Actually, it kind of is. A beleaguered and stressed agent gets fired and starts over with a new philosophy and a new client. This time it’s Greta (Keira Knightley), a British singer-songwriter whose boyfriend Dave (Adam Levine) gets caught up in his newfound fame and cheats on her, leaving her alone in New York City. She’s got a meek voice and some strong lyrics, but it takes a drunken Ruffalo to notice her talents. He tells her he’ll use his connections to get her a record deal. Soon they’re recording an entire album on New York streets with a full band provided by Cee Lo Green, Julliard and some random kids Ruffalo finds in an alleyway.
Ruffalo sets the beat. He’s endearing, keenly funny and he’s got one of those smiles that make you smile back. Carney’s given him something to do with his hands as he’s always got some booze tightly grasped. Mark’s drunk is a jolly one, more tipsy than dizzy. He’s the type who’ll wake up in a dumpster and giggle about it then start drinking again. It makes you wonder if he’s even acting. Ruffalo toes the line and he’s having fun with it. He’s the main source of comedy. You can’t help but want to grab a beer with him. But, his sober side shows a hidden tenderness, a latent passion. Hailee Steinfeld is strong as Ruffalo’s neglected daughter, and their father-daughter relationship makes for good moments.

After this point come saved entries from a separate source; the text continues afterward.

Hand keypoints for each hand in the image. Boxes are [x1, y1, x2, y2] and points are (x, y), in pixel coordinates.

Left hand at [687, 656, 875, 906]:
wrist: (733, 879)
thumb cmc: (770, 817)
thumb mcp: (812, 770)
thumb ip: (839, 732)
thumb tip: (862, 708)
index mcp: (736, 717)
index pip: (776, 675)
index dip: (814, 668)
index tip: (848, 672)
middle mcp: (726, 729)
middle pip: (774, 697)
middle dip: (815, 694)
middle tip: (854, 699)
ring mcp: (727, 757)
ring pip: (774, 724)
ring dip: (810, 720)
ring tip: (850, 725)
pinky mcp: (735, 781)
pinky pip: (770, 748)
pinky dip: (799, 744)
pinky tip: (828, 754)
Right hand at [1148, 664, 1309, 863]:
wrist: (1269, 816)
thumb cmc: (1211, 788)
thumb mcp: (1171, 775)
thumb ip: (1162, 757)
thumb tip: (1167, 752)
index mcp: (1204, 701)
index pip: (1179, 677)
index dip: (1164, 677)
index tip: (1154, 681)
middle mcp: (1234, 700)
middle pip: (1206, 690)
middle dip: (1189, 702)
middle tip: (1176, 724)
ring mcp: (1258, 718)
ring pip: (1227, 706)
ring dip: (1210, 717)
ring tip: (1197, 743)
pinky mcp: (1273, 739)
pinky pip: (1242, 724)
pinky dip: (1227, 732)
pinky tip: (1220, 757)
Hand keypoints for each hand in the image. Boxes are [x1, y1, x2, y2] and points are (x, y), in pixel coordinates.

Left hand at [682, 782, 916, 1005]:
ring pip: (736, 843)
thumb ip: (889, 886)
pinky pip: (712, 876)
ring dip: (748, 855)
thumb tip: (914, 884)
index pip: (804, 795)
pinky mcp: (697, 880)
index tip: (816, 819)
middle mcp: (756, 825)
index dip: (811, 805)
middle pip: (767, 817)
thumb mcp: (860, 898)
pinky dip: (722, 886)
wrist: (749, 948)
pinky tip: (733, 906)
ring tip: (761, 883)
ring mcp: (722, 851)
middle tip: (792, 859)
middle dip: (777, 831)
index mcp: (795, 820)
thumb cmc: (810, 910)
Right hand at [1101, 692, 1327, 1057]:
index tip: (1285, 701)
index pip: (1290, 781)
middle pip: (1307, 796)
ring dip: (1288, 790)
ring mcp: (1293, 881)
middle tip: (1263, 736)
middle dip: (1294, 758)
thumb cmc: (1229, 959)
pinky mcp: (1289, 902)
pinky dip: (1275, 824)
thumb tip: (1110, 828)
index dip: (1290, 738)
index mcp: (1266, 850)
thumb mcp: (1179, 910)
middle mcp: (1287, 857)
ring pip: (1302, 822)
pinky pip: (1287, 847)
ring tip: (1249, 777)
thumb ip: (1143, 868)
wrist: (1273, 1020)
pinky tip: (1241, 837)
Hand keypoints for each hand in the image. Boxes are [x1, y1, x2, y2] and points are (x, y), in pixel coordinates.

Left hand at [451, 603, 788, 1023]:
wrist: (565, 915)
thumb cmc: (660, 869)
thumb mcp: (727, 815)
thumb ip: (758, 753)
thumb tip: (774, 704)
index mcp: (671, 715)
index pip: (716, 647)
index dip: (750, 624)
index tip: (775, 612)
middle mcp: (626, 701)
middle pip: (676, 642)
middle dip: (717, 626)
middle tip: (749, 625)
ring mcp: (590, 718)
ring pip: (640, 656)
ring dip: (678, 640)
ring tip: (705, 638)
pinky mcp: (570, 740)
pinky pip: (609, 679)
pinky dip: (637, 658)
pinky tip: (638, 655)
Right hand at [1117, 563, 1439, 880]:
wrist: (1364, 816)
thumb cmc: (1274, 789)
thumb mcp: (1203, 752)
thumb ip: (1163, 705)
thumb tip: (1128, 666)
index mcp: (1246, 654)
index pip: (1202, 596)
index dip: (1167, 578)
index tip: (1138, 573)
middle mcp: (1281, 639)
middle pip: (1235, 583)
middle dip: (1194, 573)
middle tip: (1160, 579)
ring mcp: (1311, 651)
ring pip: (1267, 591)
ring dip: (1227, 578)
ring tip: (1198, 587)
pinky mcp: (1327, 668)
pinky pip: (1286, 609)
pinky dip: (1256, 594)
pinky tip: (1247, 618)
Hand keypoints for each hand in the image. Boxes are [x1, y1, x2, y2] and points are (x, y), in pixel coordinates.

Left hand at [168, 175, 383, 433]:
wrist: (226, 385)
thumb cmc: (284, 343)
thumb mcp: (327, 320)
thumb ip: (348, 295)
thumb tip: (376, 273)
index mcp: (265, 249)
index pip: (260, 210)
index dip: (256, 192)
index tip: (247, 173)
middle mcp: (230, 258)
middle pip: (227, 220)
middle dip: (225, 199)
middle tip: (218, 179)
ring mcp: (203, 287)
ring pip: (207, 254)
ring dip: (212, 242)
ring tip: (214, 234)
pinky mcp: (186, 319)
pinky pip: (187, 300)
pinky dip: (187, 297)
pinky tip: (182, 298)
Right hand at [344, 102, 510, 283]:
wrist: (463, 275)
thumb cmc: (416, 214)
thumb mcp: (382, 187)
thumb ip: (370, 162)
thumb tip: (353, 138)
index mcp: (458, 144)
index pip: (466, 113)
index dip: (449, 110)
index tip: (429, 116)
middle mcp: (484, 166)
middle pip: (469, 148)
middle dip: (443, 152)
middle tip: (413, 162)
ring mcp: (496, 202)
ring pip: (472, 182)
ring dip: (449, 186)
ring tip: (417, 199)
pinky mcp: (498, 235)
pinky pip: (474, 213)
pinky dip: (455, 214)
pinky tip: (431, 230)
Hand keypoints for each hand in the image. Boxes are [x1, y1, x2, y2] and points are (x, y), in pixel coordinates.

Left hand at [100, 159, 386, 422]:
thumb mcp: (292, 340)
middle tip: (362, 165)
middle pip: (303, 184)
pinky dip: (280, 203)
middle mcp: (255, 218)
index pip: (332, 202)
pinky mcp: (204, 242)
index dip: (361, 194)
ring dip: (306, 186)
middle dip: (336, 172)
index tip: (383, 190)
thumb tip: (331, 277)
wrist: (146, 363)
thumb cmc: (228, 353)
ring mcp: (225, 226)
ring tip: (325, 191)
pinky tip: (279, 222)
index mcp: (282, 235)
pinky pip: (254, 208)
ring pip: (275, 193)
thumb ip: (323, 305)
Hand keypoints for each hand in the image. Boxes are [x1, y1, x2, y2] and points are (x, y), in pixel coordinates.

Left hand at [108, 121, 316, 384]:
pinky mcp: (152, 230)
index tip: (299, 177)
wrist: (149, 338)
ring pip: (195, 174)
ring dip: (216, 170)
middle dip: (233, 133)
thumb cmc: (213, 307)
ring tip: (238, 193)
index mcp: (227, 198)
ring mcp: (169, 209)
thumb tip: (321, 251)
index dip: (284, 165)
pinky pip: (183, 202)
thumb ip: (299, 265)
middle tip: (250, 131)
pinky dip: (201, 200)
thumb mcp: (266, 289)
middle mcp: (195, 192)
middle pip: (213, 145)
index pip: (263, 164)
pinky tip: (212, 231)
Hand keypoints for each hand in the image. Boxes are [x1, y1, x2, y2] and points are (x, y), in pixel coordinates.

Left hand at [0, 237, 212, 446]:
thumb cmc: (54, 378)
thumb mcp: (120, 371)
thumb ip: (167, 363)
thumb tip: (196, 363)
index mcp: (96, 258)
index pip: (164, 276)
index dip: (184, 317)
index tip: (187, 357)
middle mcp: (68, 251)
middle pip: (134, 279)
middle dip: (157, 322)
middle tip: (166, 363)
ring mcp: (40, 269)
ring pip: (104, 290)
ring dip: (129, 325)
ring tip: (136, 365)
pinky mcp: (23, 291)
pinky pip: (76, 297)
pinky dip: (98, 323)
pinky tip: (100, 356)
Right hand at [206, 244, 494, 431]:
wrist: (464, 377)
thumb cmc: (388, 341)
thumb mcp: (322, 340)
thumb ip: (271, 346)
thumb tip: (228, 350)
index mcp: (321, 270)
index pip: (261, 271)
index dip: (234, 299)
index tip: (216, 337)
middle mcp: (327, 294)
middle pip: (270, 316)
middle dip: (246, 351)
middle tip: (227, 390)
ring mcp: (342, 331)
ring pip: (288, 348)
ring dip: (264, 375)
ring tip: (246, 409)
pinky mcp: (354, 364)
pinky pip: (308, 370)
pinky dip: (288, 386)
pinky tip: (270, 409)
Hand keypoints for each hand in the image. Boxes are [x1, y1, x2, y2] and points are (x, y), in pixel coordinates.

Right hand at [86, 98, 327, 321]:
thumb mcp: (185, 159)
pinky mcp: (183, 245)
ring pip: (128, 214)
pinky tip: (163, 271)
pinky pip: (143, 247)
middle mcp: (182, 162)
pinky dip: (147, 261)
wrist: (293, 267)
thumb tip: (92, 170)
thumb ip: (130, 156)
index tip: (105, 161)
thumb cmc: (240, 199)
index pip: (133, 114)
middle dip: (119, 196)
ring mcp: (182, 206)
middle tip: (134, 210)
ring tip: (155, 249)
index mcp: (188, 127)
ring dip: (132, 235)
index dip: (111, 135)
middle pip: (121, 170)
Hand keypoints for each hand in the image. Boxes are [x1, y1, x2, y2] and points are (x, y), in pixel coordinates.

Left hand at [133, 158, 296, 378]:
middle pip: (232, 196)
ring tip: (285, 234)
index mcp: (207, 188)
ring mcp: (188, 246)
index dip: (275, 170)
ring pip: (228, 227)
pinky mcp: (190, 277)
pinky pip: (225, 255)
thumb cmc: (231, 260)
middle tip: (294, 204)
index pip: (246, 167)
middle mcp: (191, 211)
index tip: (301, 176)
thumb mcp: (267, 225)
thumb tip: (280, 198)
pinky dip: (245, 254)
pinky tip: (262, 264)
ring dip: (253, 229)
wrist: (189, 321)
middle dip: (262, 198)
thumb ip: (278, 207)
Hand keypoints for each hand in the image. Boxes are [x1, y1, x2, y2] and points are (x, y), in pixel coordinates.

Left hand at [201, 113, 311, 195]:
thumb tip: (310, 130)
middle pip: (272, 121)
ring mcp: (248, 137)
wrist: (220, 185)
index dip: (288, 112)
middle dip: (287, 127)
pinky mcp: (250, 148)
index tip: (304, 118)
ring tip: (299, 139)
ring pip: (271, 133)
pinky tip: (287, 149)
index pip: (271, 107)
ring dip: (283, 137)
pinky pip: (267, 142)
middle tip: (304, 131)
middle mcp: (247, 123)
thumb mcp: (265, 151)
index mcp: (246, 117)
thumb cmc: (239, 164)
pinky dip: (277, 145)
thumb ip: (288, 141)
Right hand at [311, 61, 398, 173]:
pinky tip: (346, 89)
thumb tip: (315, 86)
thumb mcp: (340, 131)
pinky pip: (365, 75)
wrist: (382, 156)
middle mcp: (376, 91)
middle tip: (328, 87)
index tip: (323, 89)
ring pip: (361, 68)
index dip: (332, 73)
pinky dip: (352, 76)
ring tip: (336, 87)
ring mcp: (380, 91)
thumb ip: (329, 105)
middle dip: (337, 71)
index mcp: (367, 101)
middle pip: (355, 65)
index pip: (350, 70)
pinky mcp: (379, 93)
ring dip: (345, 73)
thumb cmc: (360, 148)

Knightley’s the kick. She’s got a shy voice but a strong personality: she’s always wearing a confusing amount of fabric, which seems to fit the layers of depth she’s getting at in her role. Ruffalo and Knightley spend a night together in New York, dancing and sharing music on a CD player like old friends. Their relationship is so fun that you hope Carney doesn’t ruin it with romance. Her smart performance and Carney’s shrewd writing keep you guessing. Surprisingly, she’s even able to bring out the best from first-time film actor Adam Levine. In a fantastic break-up scene, Levine plays a song he’s written on the road. Knightley can tell it’s not for her; she slaps him across the face. When he smashes his glass of wine, Knightley’s the one that’s shattering.
Maroon 5’s head man is a strange case as he isn’t really acting so much as pretending. A pop star in real life, it’s difficult to look past Adam and see the ‘Dave.’ Carney gives him enough that he isn’t reaching: he’s calling upon real experience. Though he keeps up with the cast, it’s hard not to wonder why he was chosen for the role. You wouldn’t cast Peyton Manning in a football movie and call him Jim. Carney’s pushing suspension of belief too far.
Overall, it’s hard not to like what Carney’s cooked up here, though at times it gets uppity. There’s a lot of “it’s all about the music man!” thrown around, when the music is nothing you haven’t heard before. Instead of the songs, it’s the quirks—touches of comedy, theg dynamic between Ruffalo and Knightley, genuine performances from the whole cast—that get you tapping your feet right along with it.
With music and New York serving as backdrops, Begin Again is touching, funny and lively enough to merit a taste. Imaginative and different, it challenges what you would normally expect from a rom-com. Carney doesn’t overcook it, and there’s spice enough to defy expectations. I left the theater full. Maybe even a little too full.